What would you do if faced with a zombie invasion in your analytical laboratory? LCGC Blog editor Kevin Schug provides guidelines and suggestions for fending off an attack, including how to use glassware and dead chromatography columns as defensive weapons and novel applications for laboratory lasers.

The other day I read an interview with an actress from one of the many popular television shows about zombies. I cannot claim to have followed any of these shows very closely, but a particular comment caught my attention. When the actress was asked if she would be prepared to confront a zombie uprising in real life, she answered with a resounding, “Yes!”

So, I immediately started thinking that there are many thousands of other fellow analytical chemists out there (let’s not worry about organic chemists or others at this point — we can use them to buy ourselves time) who probably have not considered what they would do if faced with a zombie invasion in their workplace. I subsequently felt compelled to come up with some ideas about how to use the resources we have available around us and be more prepared should the inevitable happen. After all, Halloween is approaching.


Before we begin with specific recommendations, let’s consider some general ones. You are working after dusk in the lab, and you see or hear some zombie activity in the hall. I think one of the first things to assess is whether you are dealing with zombies of the 28 Days Later or Zombieland flavor (that is, they are fast) or the slower Night of the Living Dead or Shaun of the Dead variety. One way to differentiate them is to assess whether they are twitching or vomiting on the door with high frequency (these are probably the fast kind) or if they are exhibiting more of a low moan, stiff-legged, and arms-extended-out-in-front-of-them demeanor (these are probably the slower kind). Obviously, your choice of weapon and time for creativity will depend on your predicament. Also, even if one of the zombies is one of your close coworkers, students, or — heaven-forbid! — bosses or professors, do not be sympathetic. Literature and documentation indicate that zombies are only interested in eating your brains. Of course, verify that there is a genuine threat. My kids have practiced their zombie imitations extensively, and they are pretty good — especially the 3 year old. You do not want to act prematurely if one of your coworkers is simply playing a joke and acting like a zombie.
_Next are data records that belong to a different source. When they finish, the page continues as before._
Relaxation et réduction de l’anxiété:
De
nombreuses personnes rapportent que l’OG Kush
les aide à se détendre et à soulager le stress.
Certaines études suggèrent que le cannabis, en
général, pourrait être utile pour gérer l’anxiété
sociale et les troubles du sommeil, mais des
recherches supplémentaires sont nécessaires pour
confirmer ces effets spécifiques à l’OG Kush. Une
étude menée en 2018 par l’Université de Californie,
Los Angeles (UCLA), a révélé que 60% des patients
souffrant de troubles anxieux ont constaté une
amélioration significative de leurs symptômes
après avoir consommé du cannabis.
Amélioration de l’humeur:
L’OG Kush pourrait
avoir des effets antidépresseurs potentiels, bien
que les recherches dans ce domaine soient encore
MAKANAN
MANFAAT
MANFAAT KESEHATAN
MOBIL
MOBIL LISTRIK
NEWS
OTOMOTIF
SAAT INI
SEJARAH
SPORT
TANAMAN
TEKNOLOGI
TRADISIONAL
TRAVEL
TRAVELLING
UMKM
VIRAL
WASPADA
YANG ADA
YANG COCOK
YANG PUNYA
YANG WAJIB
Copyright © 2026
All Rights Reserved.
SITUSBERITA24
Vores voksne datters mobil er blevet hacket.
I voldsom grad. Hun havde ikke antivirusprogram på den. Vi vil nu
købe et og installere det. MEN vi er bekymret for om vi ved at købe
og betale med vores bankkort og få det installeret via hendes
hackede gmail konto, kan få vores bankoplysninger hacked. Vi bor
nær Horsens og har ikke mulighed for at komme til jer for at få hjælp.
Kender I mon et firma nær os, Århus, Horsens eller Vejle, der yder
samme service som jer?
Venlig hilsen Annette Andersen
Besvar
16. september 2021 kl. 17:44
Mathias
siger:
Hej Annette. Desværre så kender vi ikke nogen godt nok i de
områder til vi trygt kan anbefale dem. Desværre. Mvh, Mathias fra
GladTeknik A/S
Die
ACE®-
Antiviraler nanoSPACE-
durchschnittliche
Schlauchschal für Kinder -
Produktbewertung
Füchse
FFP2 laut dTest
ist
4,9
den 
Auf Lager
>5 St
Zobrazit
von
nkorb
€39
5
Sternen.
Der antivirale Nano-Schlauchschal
In all seriousness, this could be grounds for filing a grievance with your supervisor, given the gravity of the offense. Zombie attacks are nothing to joke about.


The best thing you can do is use the tools that you have around you. Remember that you generally want to strike for the head. If you lop off an arm, the rest of the zombie and possibly the arm itself will continue to come after you. So take the time now to look around your laboratory and plan ahead. Here are some specific recommendations to consider:

  • Glassware, especially 500-mL beakers and flasks (or larger ones): You probably have a lot of ammo here and a lucky shot with a glass shard to the head could be just what you need. If you are lucky enough to have a solid-phase extraction manifold, these are made of particularly heavy glass and could be used to inflict massive trauma to a zombie’s brain.

  • Preparative or semipreparative HPLC columns: You knew there was a good reason to hang on to those dead columns. Even a large number of dead analytical-scale columns could be used for distance attacks, but a good prep-scale column would be great for hand-to-hand battles.

  • The tool box: You never had a chance to use that claw hammer to fix your mass spectrometer.  Here is a more practical reason to keep it handy. Do not let your coworkers give you grief for storing the hammer in your cubicle (or even on your person). Be prepared!

  • Be careful about turning to the flammable cabinet. While a 4-L bottle of HPLC-grade methanol might seem like a good way to create the perfect Molotov cocktail, you might quickly find yourself facing a flaming zombie. If you choose this approach, make sure you have the fire extinguisher close by and are wearing appropriate personal safety equipment.  If the zombie keeps coming you can put out the fire and then use the extinguisher as a club.

  • Spectroscopists, remember that sunlight kills zombies. While I doubt there have been any systematic investigations of what specific UV–vis wavelengths are most effective, it might be wise to keep a set of deuterium and tungsten lamps on hand, ready to be connected to power and illuminated. If you are lucky enough to be set upon by the slower zombies, you might have time to incorporate a monochromator and conduct some wavelength-scanning experiments. I’d bet you could get a study like that into Science or Nature.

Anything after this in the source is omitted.